(Stored data)

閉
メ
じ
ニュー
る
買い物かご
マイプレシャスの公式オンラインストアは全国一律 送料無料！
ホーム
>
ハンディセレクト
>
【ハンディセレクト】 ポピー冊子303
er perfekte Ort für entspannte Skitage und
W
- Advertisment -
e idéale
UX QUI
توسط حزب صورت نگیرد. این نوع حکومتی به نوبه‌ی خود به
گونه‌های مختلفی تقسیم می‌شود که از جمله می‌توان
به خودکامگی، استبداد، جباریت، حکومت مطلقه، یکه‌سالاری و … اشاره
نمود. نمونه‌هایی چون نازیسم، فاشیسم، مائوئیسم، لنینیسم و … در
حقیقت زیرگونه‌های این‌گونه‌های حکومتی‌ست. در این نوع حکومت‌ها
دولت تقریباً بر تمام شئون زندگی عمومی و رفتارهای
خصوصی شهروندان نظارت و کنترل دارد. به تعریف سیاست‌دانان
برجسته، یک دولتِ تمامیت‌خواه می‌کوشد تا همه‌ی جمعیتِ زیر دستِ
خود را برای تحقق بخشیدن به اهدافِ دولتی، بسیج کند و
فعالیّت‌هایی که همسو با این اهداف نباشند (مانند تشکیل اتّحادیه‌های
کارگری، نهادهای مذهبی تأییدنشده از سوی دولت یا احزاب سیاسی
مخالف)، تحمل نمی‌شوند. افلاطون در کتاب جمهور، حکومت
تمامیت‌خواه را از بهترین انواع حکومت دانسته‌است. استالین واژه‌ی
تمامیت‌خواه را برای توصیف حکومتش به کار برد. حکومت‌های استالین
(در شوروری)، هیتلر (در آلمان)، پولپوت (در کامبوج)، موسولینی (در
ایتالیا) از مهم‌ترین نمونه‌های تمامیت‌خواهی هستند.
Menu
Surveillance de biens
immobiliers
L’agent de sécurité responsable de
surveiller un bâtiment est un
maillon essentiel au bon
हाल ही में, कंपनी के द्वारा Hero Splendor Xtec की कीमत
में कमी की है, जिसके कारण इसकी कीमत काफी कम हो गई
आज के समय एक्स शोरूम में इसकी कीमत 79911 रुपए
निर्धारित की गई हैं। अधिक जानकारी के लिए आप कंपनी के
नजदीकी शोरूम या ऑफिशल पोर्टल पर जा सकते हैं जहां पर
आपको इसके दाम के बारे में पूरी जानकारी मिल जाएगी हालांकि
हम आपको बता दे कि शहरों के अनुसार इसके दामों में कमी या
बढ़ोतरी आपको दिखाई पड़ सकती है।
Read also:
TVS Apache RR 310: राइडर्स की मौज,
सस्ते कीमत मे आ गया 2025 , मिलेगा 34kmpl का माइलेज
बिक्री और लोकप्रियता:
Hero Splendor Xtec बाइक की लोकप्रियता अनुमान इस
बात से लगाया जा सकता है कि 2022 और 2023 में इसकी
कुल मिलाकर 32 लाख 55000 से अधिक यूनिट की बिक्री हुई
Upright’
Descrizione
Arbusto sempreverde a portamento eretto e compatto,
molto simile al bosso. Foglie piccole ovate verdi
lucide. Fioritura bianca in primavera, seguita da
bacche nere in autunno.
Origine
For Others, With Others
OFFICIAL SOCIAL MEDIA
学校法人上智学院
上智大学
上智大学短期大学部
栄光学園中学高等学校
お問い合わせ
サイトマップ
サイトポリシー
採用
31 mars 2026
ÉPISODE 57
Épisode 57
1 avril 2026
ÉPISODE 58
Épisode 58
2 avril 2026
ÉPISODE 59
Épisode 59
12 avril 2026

:: What to work on ::
Transcribe the text of every row above, line for line and without any changes.

:: Response area ::
閉
メ
じ
ニュー
る
買い物かご
マイプレシャスの公式オンラインストアは全国一律 送料無料！
ホーム
>
ハンディセレクト
>
【ハンディセレクト】 ポピー冊子303
er perfekte Ort für entspannte Skitage und
W
- Advertisment -
e idéale
UX QUI
توسط حزب صورت نگیرد. این نوع حکومتی به نوبه‌ی خود به
گونه‌های مختلفی تقسیم می‌شود که از جمله می‌توان
به خودکامگی، استبداد، جباریت، حکومت مطلقه، یکه‌سالاری و … اشاره
نمود. نمونه‌هایی چون نازیسم، فاشیسم، مائوئیسم، لنینیسم و … در
حقیقت زیرگونه‌های این‌گونه‌های حکومتی‌ست. در این نوع حکومت‌ها
دولت تقریباً بر تمام شئون زندگی عمومی و رفتارهای
خصوصی شهروندان نظارت و کنترل دارد. به تعریف سیاست‌دانان
برجسته، یک دولتِ تمامیت‌خواه می‌کوشد تا همه‌ی جمعیتِ زیر دستِ
خود را برای تحقق بخشیدن به اهدافِ دولتی، بسیج کند و
فعالیّت‌هایی که همسو با این اهداف نباشند (مانند تشکیل اتّحادیه‌های
کارگری، نهادهای مذهبی تأییدنشده از سوی دولت یا احزاب سیاسی
مخالف)، تحمل نمی‌شوند. افلاطون در کتاب جمهور، حکومت
تمامیت‌خواه را از بهترین انواع حکومت دانسته‌است. استالین واژه‌ی
تمامیت‌خواه را برای توصیف حکومتش به کار برد. حکومت‌های استالین
(در شوروری)، هیتلر (در آلمان)، پولپوت (در کامبوج)، موسولینی (در
ایتالیا) از مهم‌ترین نمونه‌های تمامیت‌خواهی هستند.
Menu
Surveillance de biens
immobiliers
L’agent de sécurité responsable de
surveiller un bâtiment est un
maillon essentiel au bon
हाल ही में, कंपनी के द्वारा Hero Splendor Xtec की कीमत
में कमी की है, जिसके कारण इसकी कीमत काफी कम हो गई
आज के समय एक्स शोरूम में इसकी कीमत 79911 रुपए
निर्धारित की गई हैं। अधिक जानकारी के लिए आप कंपनी के
नजदीकी शोरूम या ऑफिशल पोर्टल पर जा सकते हैं जहां पर
आपको इसके दाम के बारे में पूरी जानकारी मिल जाएगी हालांकि
हम आपको बता दे कि शहरों के अनुसार इसके दामों में कमी या
बढ़ोतरी आपको दिखाई पड़ सकती है।
Read also:
TVS Apache RR 310: राइडर्स की मौज,
सस्ते कीमत मे आ गया 2025 , मिलेगा 34kmpl का माइलेज
बिक्री और लोकप्रियता:
Hero Splendor Xtec बाइक की लोकप्रियता अनुमान इस
बात से लगाया जा सकता है कि 2022 और 2023 में इसकी
कुल मिलाकर 32 लाख 55000 से अधिक यूनिट की बिक्री हुई
Upright’
Descrizione
Arbusto sempreverde a portamento eretto e compatto,
molto simile al bosso. Foglie piccole ovate verdi
lucide. Fioritura bianca in primavera, seguita da
bacche nere in autunno.
Origine
For Others, With Others
OFFICIAL SOCIAL MEDIA
学校法人上智学院
上智大学
上智大学短期大学部
栄光学園中学高等学校
お問い合わせ
サイトマップ
サイトポリシー
採用
31 mars 2026
ÉPISODE 57
Épisode 57
1 avril 2026
ÉPISODE 58
Épisode 58
2 avril 2026
ÉPISODE 59
Épisode 59
12 avril 2026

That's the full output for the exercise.